Das Reinwasser wird den einzelnen Becken volumenstromanteilig - wieder zugeführt. Mittels einer Solaranlage kann die Beckenwassertemperatur des Schwimmerbeckens angehoben werden. Durch den gemeinsamen Schwallbehälter findet dadurch auch eine Temperaturerhöhung im Springerbecken statt. Eine Nachheizung über einen Kessel aus dem nahe gelegenen Vereinshallenbad ist möglich, so dass der Schwimm- und Sportverein bei Schwimmwettbewerben die Beckenheizung über seine eigene Kesselanlage realisieren kann.
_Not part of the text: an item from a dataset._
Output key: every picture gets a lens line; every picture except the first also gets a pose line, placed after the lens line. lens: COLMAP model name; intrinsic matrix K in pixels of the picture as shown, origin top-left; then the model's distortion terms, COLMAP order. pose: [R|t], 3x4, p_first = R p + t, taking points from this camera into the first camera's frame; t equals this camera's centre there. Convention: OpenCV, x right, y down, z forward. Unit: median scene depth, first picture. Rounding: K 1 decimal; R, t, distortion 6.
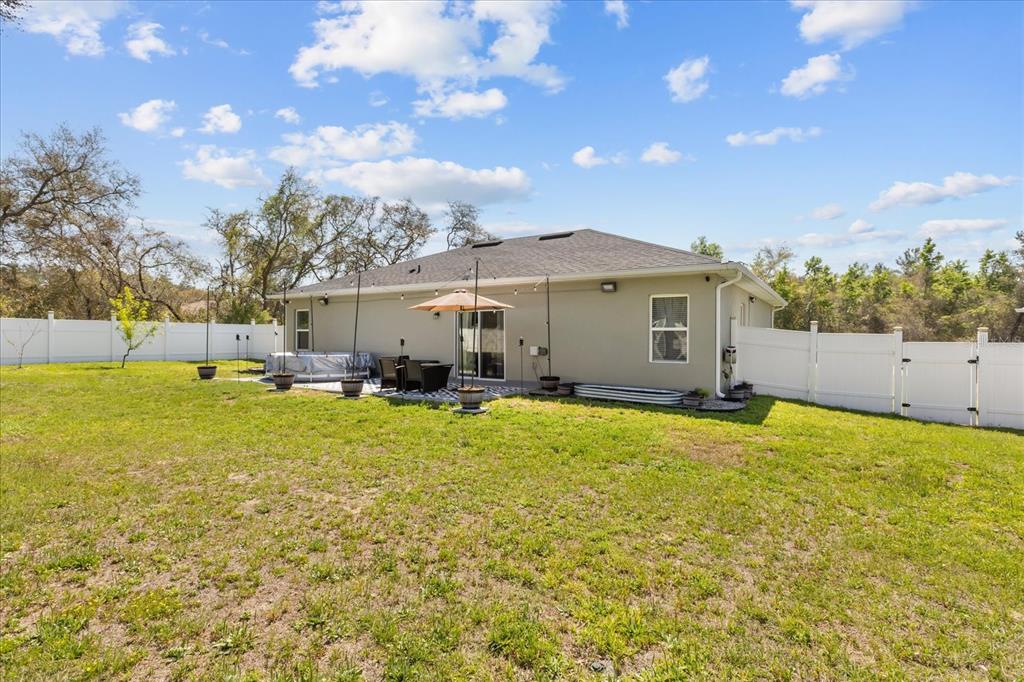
lens RADIAL K [[452.3, 0, 509.8], [0, 452.3, 337.4], [0, 0, 1]] dist [0.000264, -0.000051]
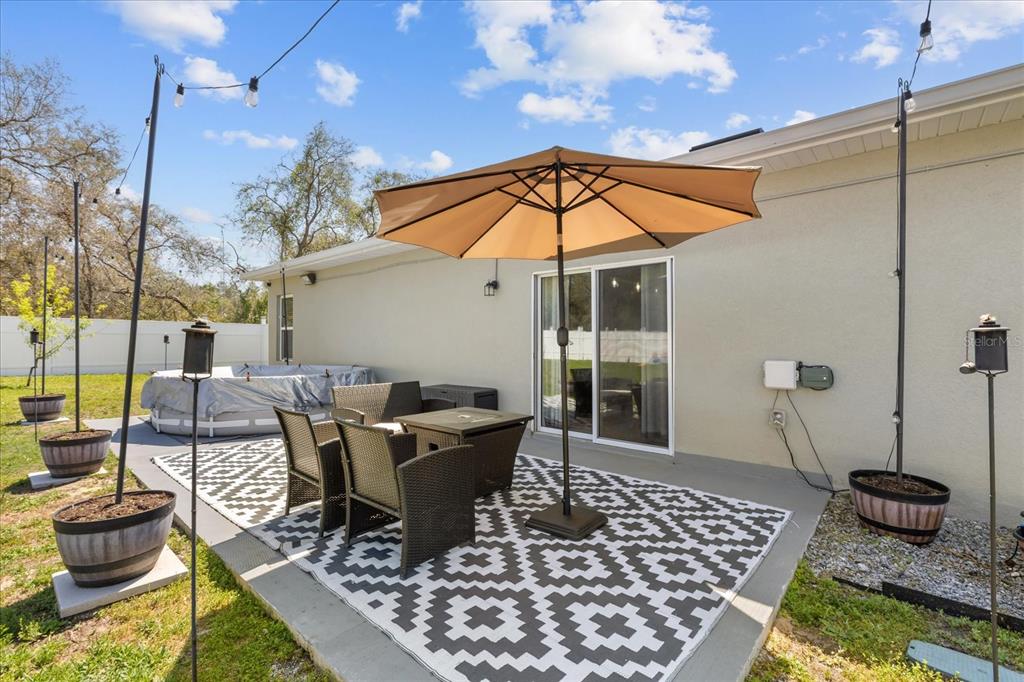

Die Überwachung der Wasserqualität wird durch Messung der Parameter freies Chlor, Redox-Spannung und pH-Wert sichergestellt.
 
Computersimulation
Die Strömungsverhältnisse im Bad wurden mit Hilfe einer numerischen Simulation optimiert, um in allen Bereichen eine gleichmäßige Durchströmung zu erreichen.
Vor Inbetriebnahme wurde die einwandfreie Beckenhydraulik durch einen Färbeversuch nachgewiesen.